Receiving a genetic test result with a phrase like “heterozygous pathogenic variant” can be confusing. Understanding this result requires breaking down each component of the phrase. This guide will clarify the terminology, its relation to inheritance, and potential health implications to help you contextualize your genetic test results.
Decoding the Terminology
A gene is a set of instructions, much like a recipe in a cookbook, that tells the body how to function. A “variant” is a change in those instructions. While most variants are harmless or cause normal differences like eye color, some can affect how the instruction is read, similar to a typo that alters the final dish.
The term “pathogenic” is used to classify a variant as disease-causing. Geneticists classify a variant as pathogenic when there is strong evidence that it disrupts a gene’s function and leads to a health condition. This is different from a “benign” variant, which is harmless, or a “variant of uncertain significance” (VUS), which lacks enough evidence for classification.
“Heterozygous” means you have two different versions of a particular gene, having inherited one copy from each biological parent. A heterozygous result indicates that one copy of the gene has the pathogenic variant while the other copy is normal. This contrasts with being “homozygous,” which means you inherited the same variant from both parents, resulting in two altered copies.
Inheritance and Risk to Offspring
A heterozygous pathogenic variant often points to an autosomal dominant inheritance pattern. In this pattern, only one copy of the altered gene is needed to potentially cause a health condition. Because the gene is on a non-sex chromosome (autosome), it affects males and females equally.
An individual with this type of variant has a 50% chance of passing it on to each child, and this probability is independent for each pregnancy. It can be visualized like flipping a coin. Whether a child who inherits the variant develops the condition is a separate consideration related to penetrance and expressivity.
A pathogenic variant is not always inherited. A de novo variant is a spontaneous alteration that appears for the first time in an individual, occurring in the parent’s reproductive cells or during early development. Once an individual has a de novo variant, they can pass it to their children with the same 50% probability.
Health Implications and Disease Expression
Having a heterozygous pathogenic variant does not guarantee a person will develop the associated health condition. This is explained by “penetrance,” which is the statistical likelihood that someone with a pathogenic variant will show signs of the disease. Some variants have complete penetrance, meaning nearly everyone with the variant will develop the condition.

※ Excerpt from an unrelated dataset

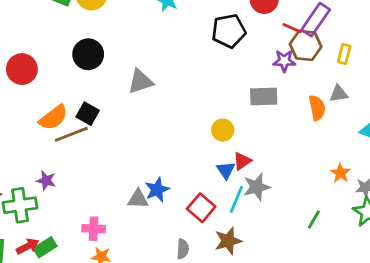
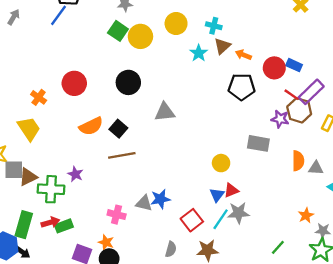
gray triangle: (339, 94) -> (316, 168), moved
brown line: (71, 134) -> (122, 155), moved
pink cross: (94, 229) -> (117, 215), moved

Other variants have reduced or incomplete penetrance, where only a certain percentage of people with the variant will get sick. For example, a variant with 80% penetrance means that eight out of ten people who have it will develop the associated health issues. Two people will not, despite carrying the same variant.
Another concept is “variable expressivity,” which describes the range of symptoms among people with the same pathogenic variant. Even within a family, individuals with the same variant can be affected differently, with some having mild symptoms and others having severe ones. This variability, along with penetrance, can be influenced by other genetic factors, environmental influences, and lifestyle choices.
Genetic Testing and Family Planning
After receiving a result with a heterozygous pathogenic variant, it is recommended to discuss the findings with a genetic counselor. These professionals are trained to explain the specifics of your result, what it means for your health, and the implications for relatives. They translate technical information into personalized guidance.
This knowledge can lead to cascade screening, which involves offering genetic testing to at-risk biological relatives. Identifying family members who carry the same pathogenic variant allows them to make informed decisions about their health. This may include pursuing preventive measures or increased surveillance.
For those who know they carry a pathogenic variant, this information can inform family planning. Options like preimplantation genetic testing (PGT) are available with in-vitro fertilization (IVF). PGT involves testing embryos for a specific genetic condition before uterine transfer, allowing parents to reduce the chance of passing the variant to their children.